Each 'repair' took longer and longer, first weeks, then months. One of their delay tactics is to say that there is no spare parts. The DIY PC was literally parked at PC G**** shop almost throughout the whole span since May 2009, the date of purchase.
By September 2012, we came to the realization that further repairs with PC G**** isn't going to cut it. In the end, it was not even about technical issues or $, but how many more hard knocks you want to subject yourself to. Even if no repair fees were involved, there is a limit to how much longer we want to keep hauling the DIY up & down to Sim Lim Square, and how much more transportation costs to rack up.
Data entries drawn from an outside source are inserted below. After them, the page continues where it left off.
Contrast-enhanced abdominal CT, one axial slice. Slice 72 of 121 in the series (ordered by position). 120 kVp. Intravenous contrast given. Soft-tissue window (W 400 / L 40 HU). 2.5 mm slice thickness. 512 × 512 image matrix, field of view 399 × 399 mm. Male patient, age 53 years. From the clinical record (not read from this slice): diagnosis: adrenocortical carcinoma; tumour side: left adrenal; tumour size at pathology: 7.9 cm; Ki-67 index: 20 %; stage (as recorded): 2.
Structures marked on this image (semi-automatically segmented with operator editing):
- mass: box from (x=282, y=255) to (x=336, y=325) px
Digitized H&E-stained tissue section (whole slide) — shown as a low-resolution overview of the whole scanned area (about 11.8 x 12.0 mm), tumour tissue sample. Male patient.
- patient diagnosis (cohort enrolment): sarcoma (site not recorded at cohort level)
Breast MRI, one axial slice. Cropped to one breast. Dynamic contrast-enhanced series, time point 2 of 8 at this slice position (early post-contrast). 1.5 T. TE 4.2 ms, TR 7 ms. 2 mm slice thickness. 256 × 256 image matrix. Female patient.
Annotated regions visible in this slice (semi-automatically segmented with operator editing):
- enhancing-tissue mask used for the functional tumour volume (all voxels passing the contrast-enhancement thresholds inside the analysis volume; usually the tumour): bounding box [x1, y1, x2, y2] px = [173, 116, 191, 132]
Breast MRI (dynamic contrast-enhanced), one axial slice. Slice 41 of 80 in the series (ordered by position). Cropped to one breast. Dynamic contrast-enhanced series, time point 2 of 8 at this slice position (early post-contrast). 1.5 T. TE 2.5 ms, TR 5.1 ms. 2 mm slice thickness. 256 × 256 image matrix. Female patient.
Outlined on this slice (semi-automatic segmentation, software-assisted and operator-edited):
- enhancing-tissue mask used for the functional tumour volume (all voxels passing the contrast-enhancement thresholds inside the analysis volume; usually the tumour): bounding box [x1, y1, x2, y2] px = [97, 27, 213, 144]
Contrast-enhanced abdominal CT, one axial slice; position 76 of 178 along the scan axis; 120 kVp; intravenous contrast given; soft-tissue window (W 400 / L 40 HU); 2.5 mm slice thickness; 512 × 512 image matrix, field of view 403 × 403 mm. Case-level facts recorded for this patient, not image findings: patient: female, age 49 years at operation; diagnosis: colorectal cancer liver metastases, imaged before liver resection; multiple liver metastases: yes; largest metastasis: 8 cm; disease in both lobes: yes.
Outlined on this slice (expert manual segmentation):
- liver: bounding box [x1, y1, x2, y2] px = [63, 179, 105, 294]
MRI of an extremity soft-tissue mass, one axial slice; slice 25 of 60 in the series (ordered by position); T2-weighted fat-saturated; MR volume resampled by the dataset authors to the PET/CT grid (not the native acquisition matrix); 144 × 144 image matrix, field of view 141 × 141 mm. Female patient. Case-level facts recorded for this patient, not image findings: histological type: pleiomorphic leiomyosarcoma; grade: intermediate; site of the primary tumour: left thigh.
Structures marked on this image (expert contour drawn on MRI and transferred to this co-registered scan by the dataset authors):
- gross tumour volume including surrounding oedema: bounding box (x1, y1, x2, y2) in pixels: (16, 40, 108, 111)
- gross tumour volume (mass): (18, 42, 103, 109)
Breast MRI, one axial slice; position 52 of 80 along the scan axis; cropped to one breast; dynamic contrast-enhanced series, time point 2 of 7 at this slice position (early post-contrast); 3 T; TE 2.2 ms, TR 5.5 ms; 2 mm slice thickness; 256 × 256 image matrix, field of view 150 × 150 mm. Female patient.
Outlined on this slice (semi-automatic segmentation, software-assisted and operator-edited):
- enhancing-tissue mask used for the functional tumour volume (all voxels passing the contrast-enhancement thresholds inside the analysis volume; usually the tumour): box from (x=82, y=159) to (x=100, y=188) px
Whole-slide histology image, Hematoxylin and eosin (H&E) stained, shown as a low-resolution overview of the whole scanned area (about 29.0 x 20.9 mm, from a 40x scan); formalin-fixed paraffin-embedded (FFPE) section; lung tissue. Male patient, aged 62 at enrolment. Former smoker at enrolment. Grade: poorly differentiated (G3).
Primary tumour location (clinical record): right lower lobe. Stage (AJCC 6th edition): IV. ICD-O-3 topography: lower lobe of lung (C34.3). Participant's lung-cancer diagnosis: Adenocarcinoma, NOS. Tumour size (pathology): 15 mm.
To make the customers more of an easy con, the boss and the staff all do not fit the ready profile expected of a hooligan. The boss looks like a priest, with English so perfect you'd wonder if he's in the right occupation. The staff looks pleasant yet when the topic turns to the PC itself, all sense of propriety and civility evaporates. Mocking and insults became the order of the day. They simply didn't like it when you want to check if the repair is functioning before bringing the set home. When everything is straightforward, you don't get to witness the ugly side of the infamous Sim Lim Square service. When something needs working on, then we realise that hooligan attitude still rules in Sim Lim Square.
A hair-tearing experience.
He replaced the offending noisy fan with an Intel one. No more noise.